WASHINGTON, D.C. — U.S. Senator Joe Manchin said Tuesday there must be a way to pay for the reinstatement of extended unemployment benefits.
Both Manchin and U.S. Senator Jay Rockefeller voted with the majority Tuesday to continue the discussions about reinstating the benefits that were cut-off for the longest unemployed Americans at the end of 2013. A final vote in the Senate could come in a few days.
Manchin told reporters during a conference call Tuesday afternoon that extending the benefits for three more months would cost $6.5 billion and a full-year extension would have a $26 billion price tag. He said that can’t go on without a way to finance it.

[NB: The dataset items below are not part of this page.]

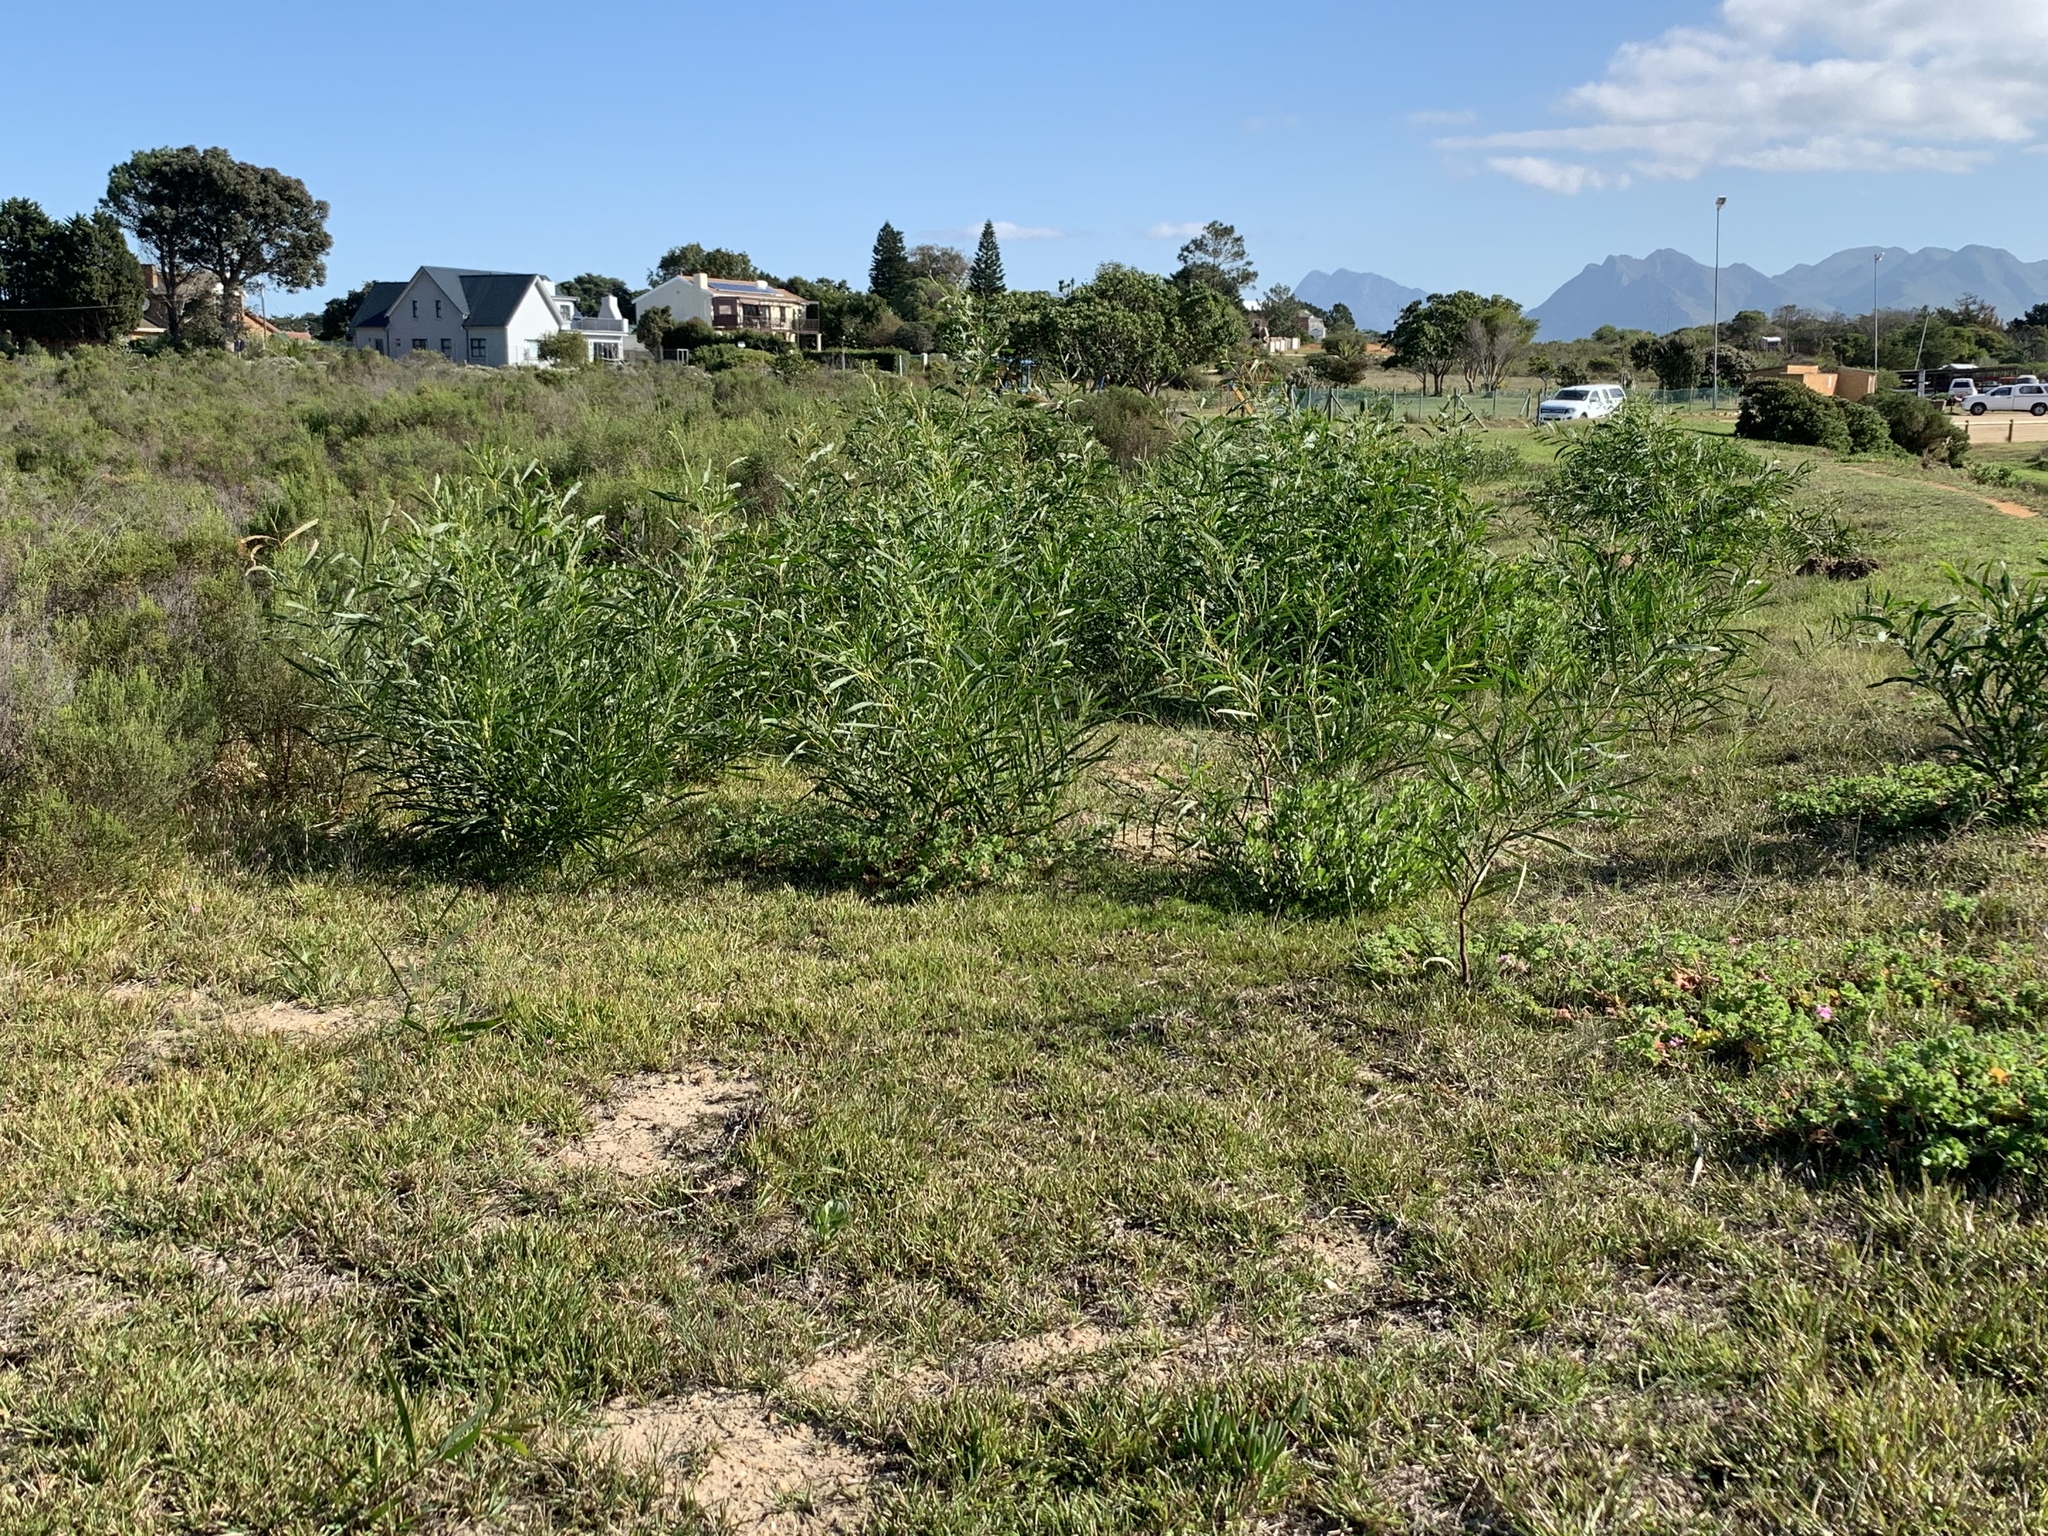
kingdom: Plantae
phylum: Tracheophyta
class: Magnoliopsida
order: Fabales
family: Fabaceae
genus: Acacia
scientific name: Acacia saligna
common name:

“You can’t continue to kick the can down the road. (Some say) ‘Don’t worry about paying for it,’ Well, I do worry about paying for it. Because I worry about my kids inheriting the debt that we’re all going to create for them,” Manchin said.
Approximately 7,000 state residents lost the benefits when Congress failed to renew last month.
Sen. Rockefeller said the benefits are a safety net for families and should be reinstated.
“While our economy continues to improve, it should be a top priority to put forward sensible policies that can both stimulate growth and provide critical support to people as they pursue job opportunities,” Rockefeller said in a prepared release. “Supporting West Virginians while they are actively looking for work is a moral obligation and Congress never should have let emergency unemployment insurance expire.”
Manchin said he continues to look for ways to pay for the extension including the possibility of eliminating the double payments some laid-off residents receive.
“It’s the dual eligibility,” Manchin said. “When you have a person that is hurt on the job and is receiving disability Social Security and also receiving unemployment benefits—if that were eliminated, that would be about a $5 billion savings,” Manchin said. “I believe most Americans would think that is reasonable.”
Manchin said he’s already told Democratic leaders that he in no way would support any future extensions if the economy is the same or better at the end of the next 90 days.
“I think that it’s time that we have to continue to get back to regular order,” Manchin said.